## Required work
For the entries below, count the lines that contain the word "dining" and reply with that number only.

Multi-frame object listings
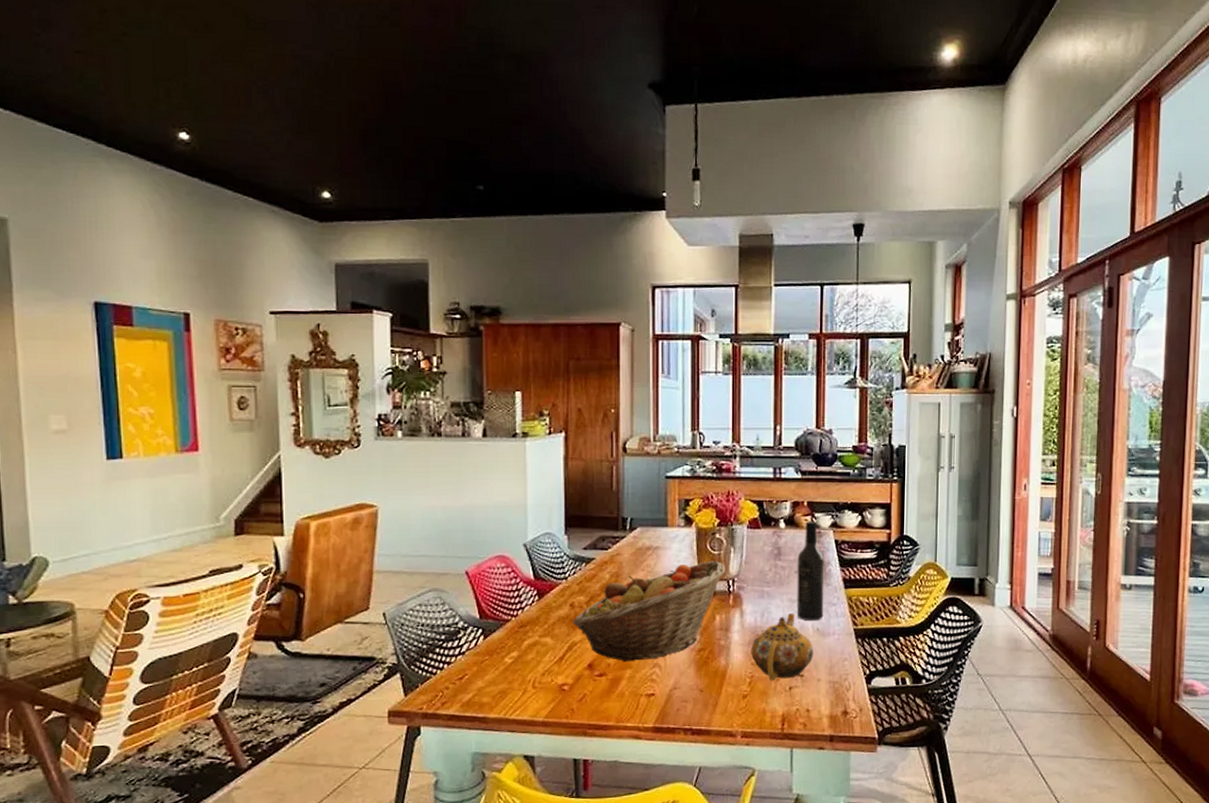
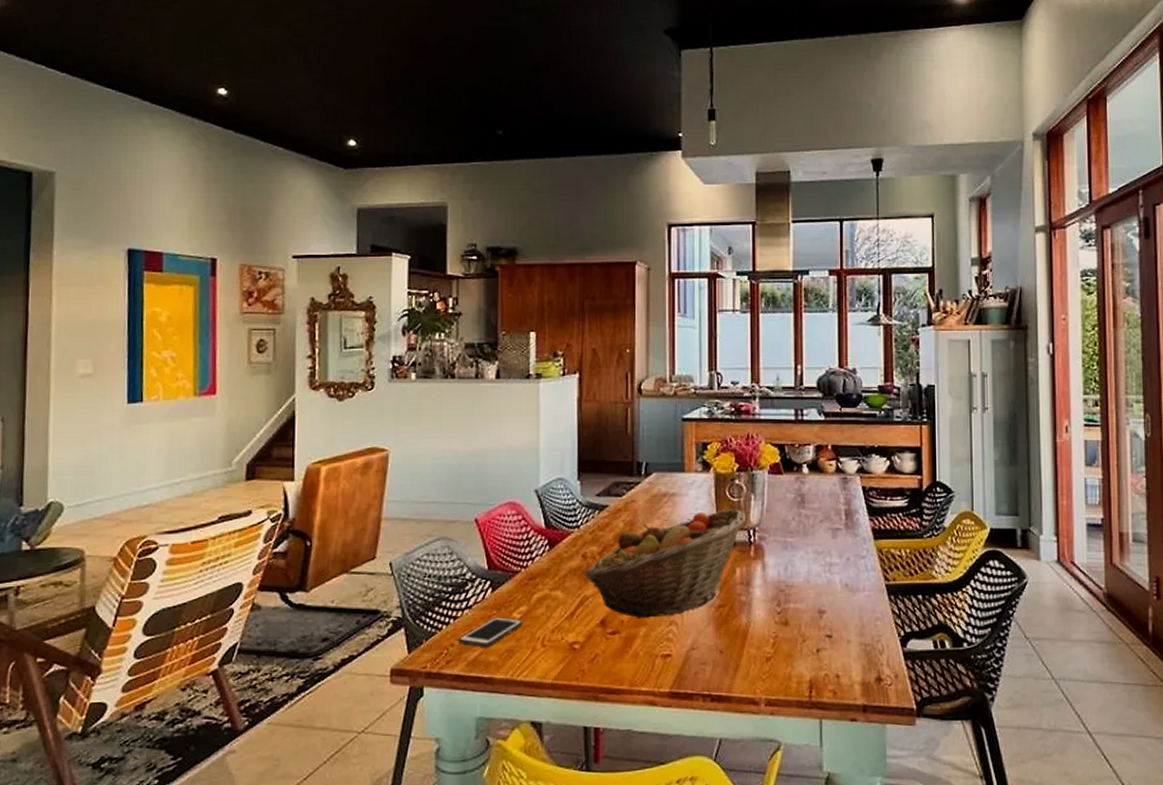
cell phone: none [453,662,515,690] -> present [459,617,523,647]
teapot: present [751,613,814,681] -> none [774,567,843,642]
wine bottle: present [796,521,825,621] -> none [822,466,852,576]

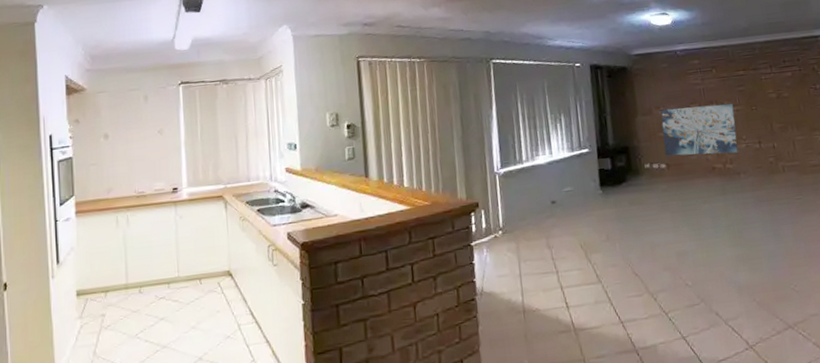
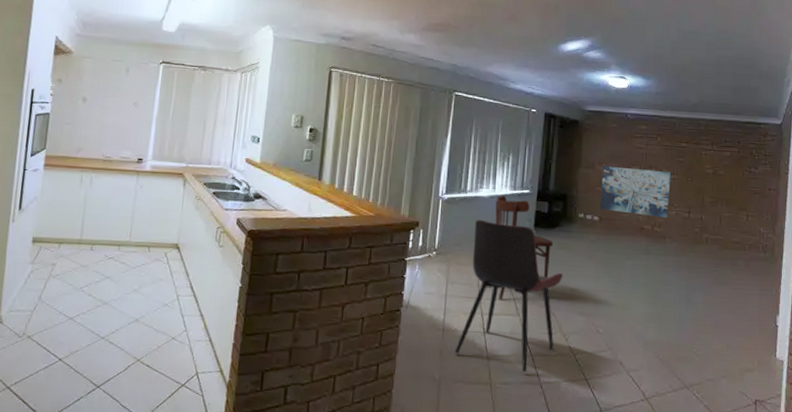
dining chair: none [537,187,644,341] -> present [454,219,563,372]
dining chair: none [554,159,625,269] -> present [480,196,554,300]

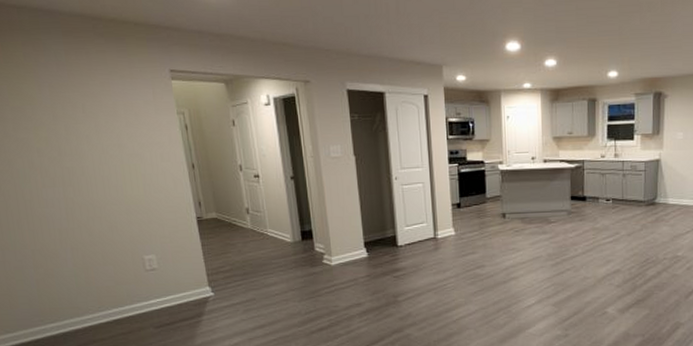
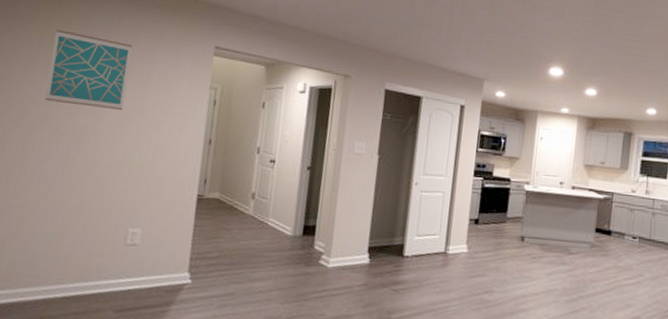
wall art: none [9,75,101,149] -> present [44,30,132,111]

## Solution below
2